## start Records provided

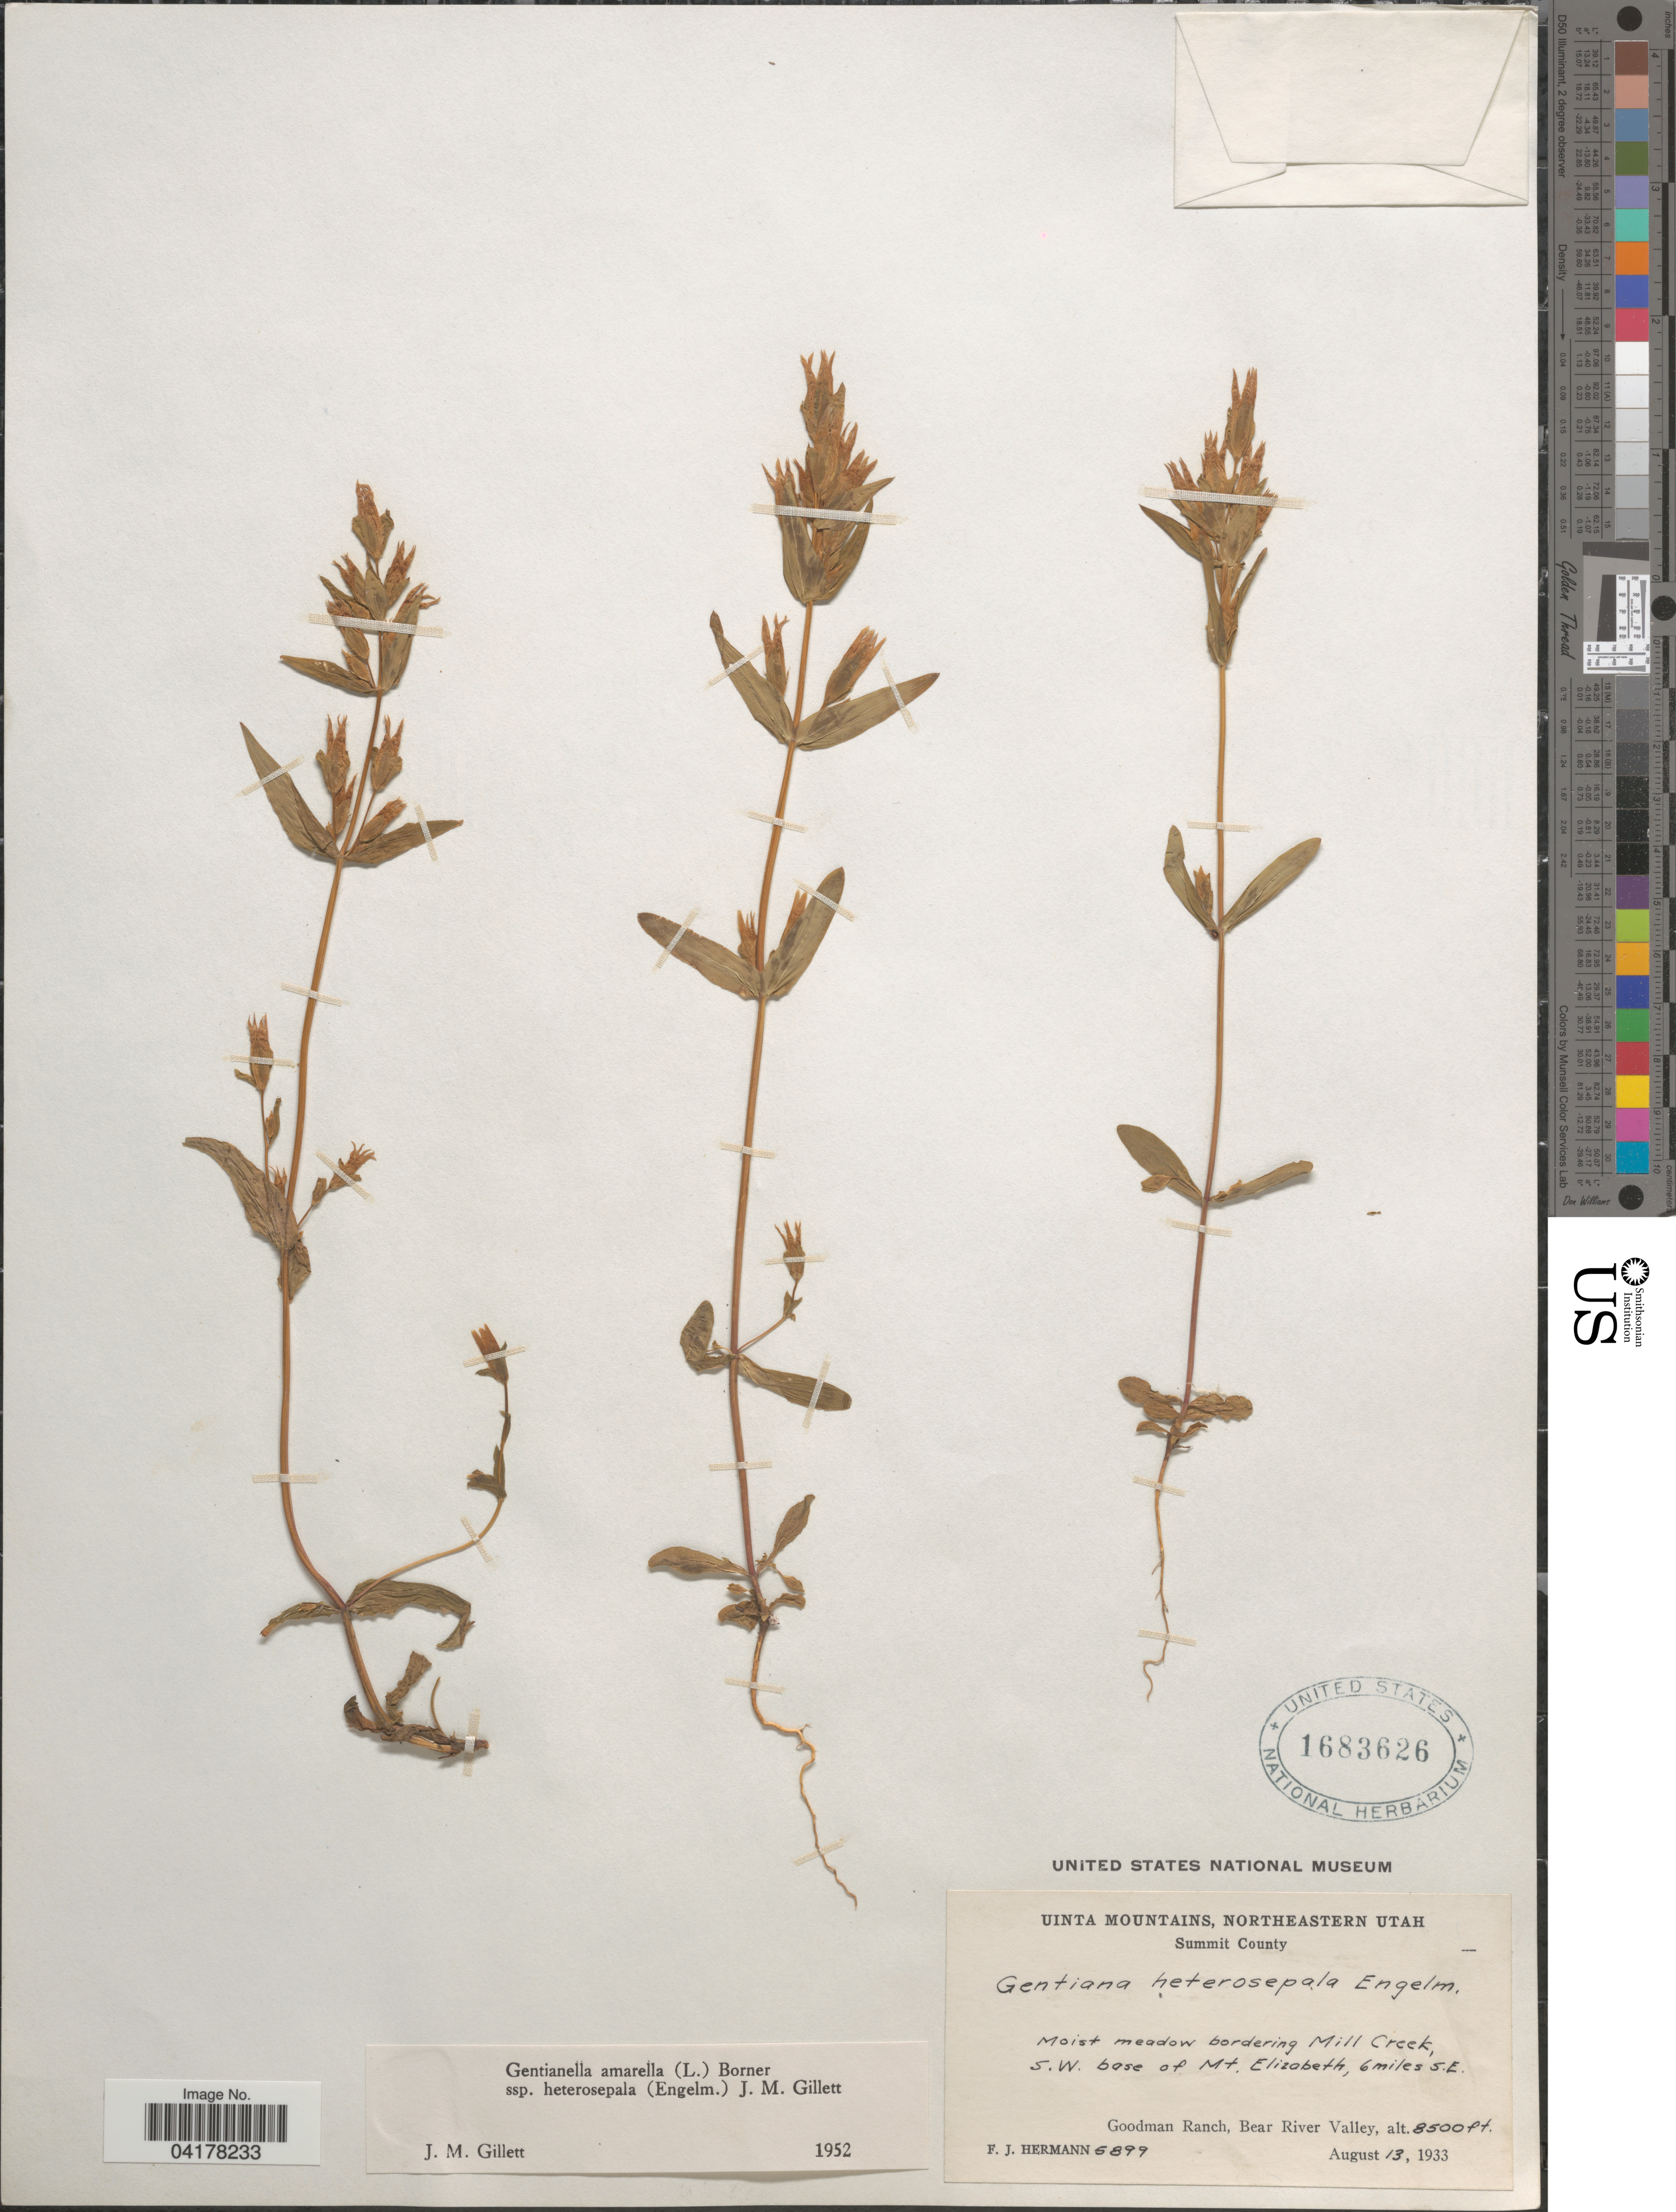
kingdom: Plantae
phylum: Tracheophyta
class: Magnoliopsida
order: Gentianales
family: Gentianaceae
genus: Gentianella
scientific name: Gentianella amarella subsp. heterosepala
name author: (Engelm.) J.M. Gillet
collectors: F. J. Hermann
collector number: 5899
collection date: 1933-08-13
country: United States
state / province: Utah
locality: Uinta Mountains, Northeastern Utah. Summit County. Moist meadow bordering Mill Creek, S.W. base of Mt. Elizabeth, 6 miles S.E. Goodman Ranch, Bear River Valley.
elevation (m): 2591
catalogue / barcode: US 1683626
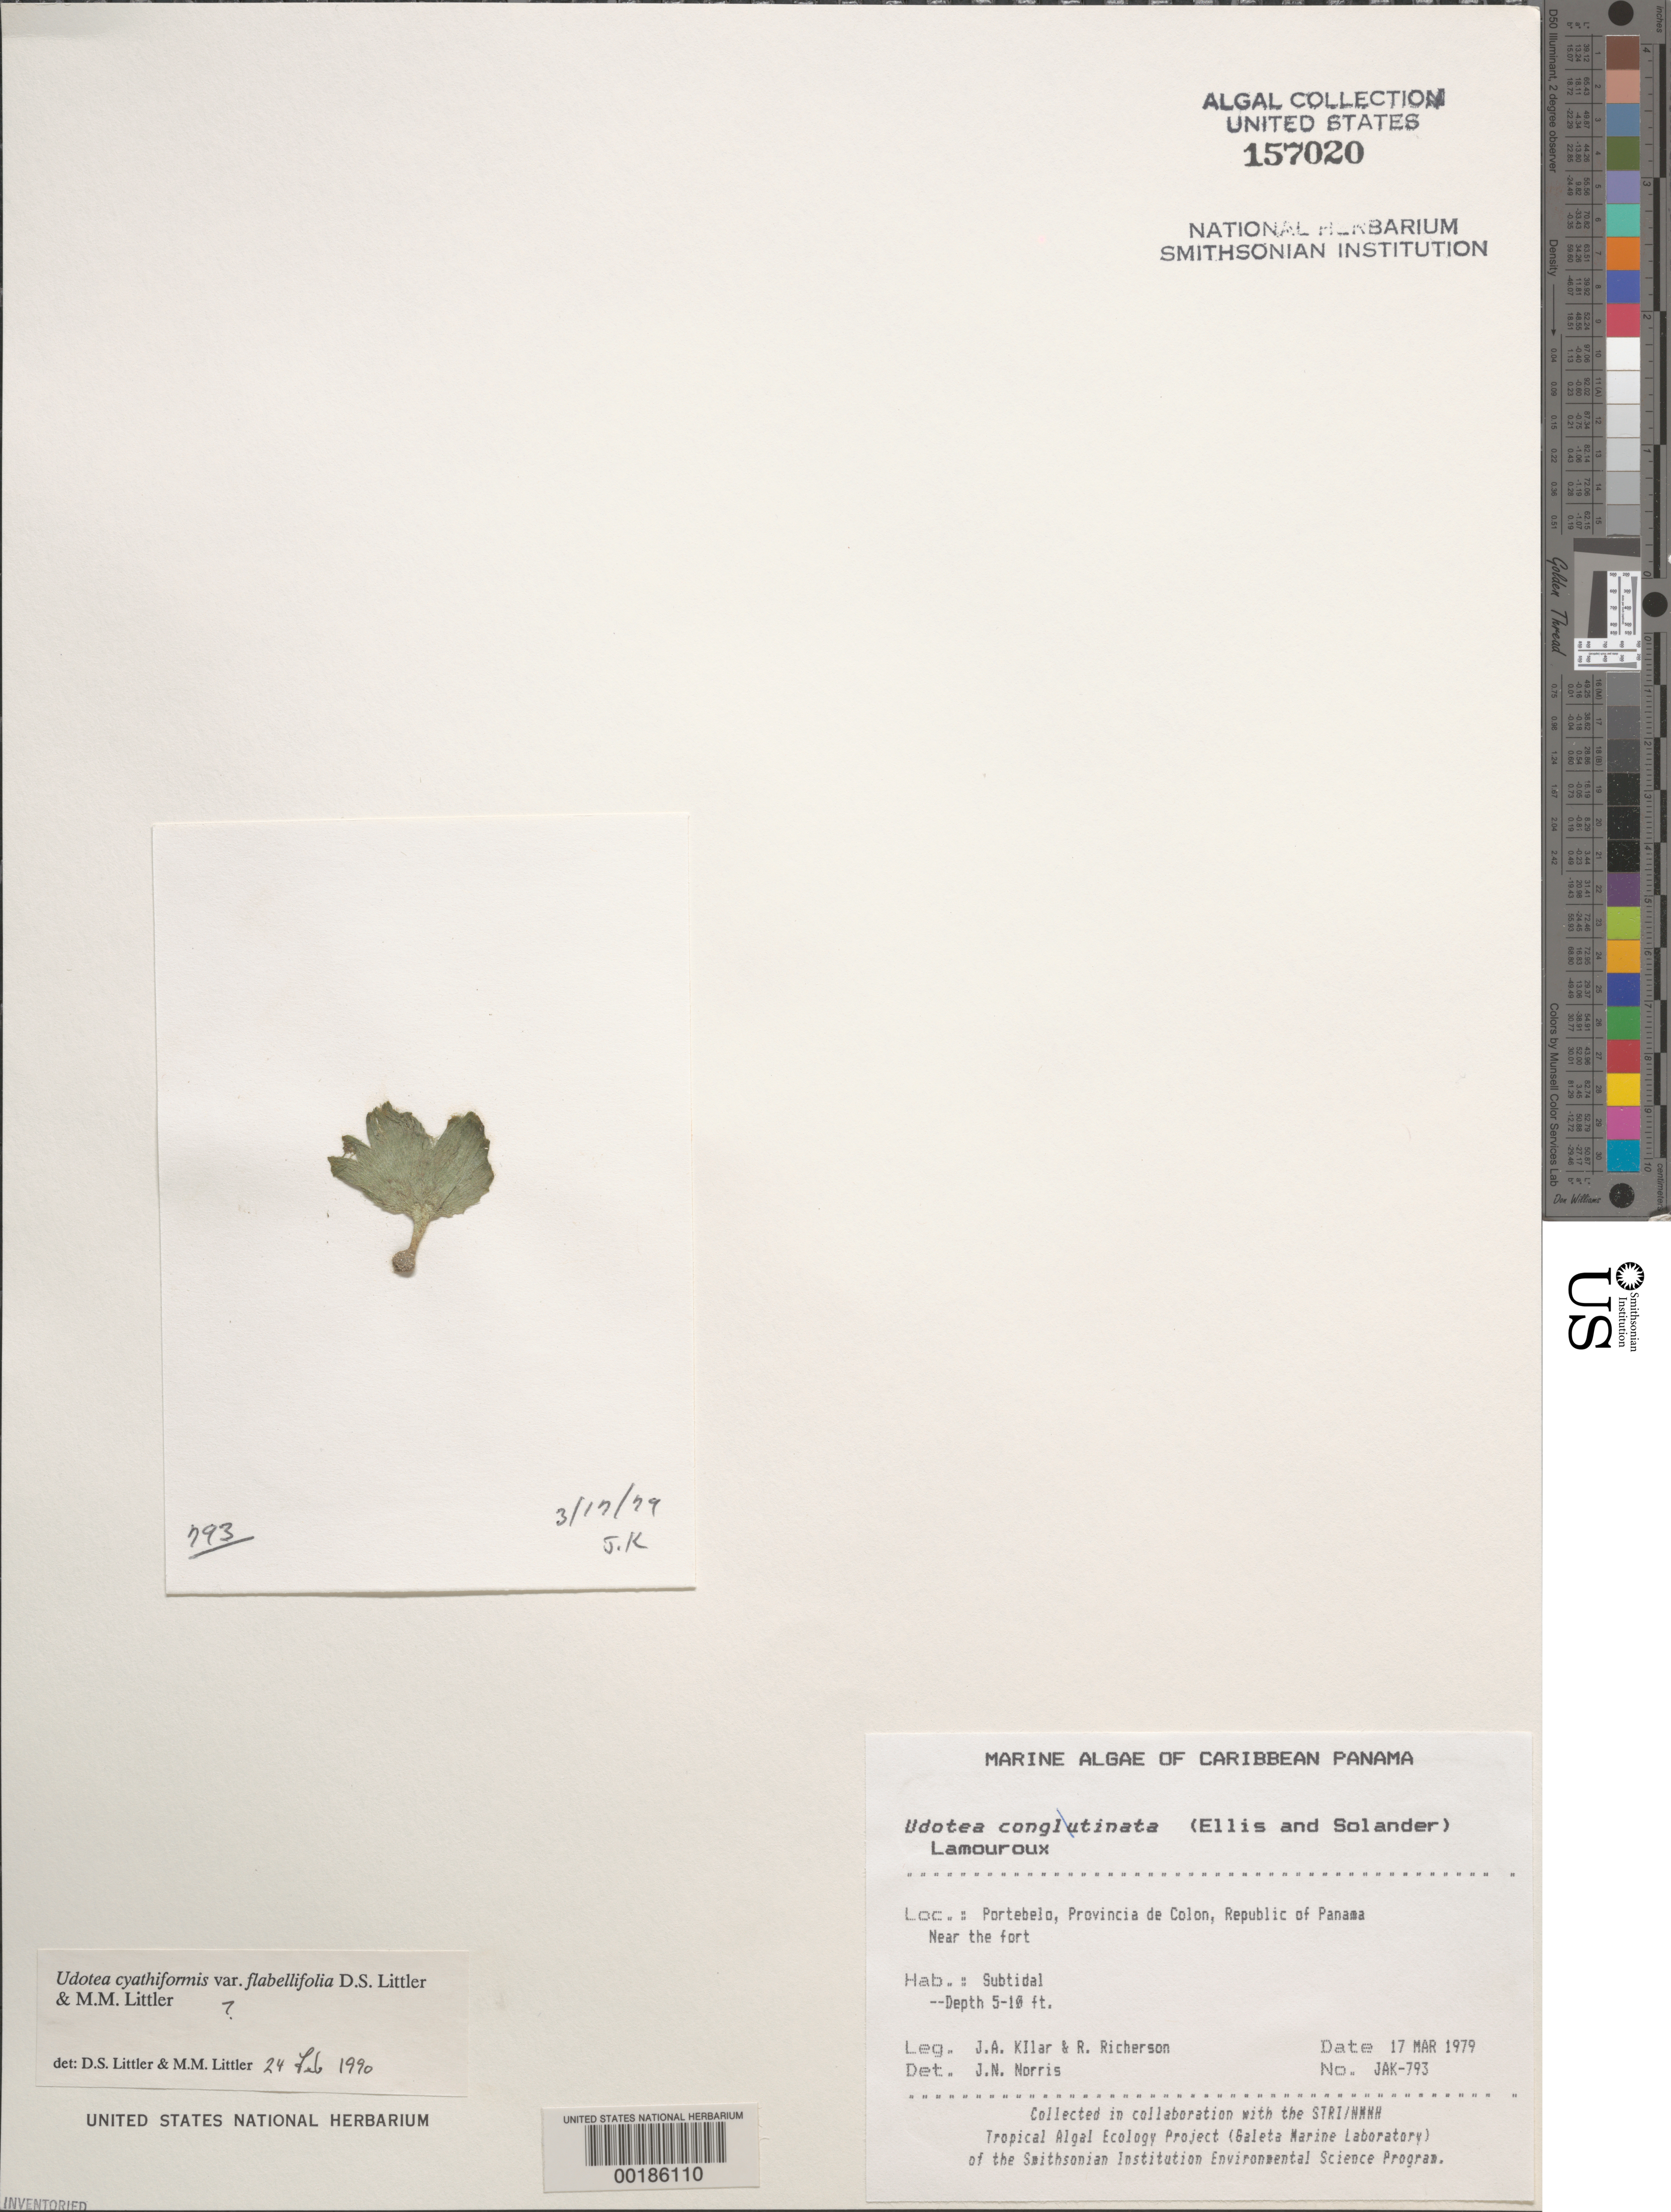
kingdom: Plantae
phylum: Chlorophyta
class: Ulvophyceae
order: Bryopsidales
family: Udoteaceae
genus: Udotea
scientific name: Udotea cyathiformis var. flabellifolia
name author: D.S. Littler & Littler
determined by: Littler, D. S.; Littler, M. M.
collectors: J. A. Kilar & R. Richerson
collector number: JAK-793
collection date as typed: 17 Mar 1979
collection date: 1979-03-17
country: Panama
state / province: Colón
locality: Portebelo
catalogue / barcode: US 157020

## end Records provided

What the task asks
Return every line of the entries above that contains the string "name", matching its case exactly.

Solution to this exercise
scientific name: Gentianella amarella subsp. heterosepala
name author: (Engelm.) J.M. Gillet
scientific name: Udotea cyathiformis var. flabellifolia
name author: D.S. Littler & Littler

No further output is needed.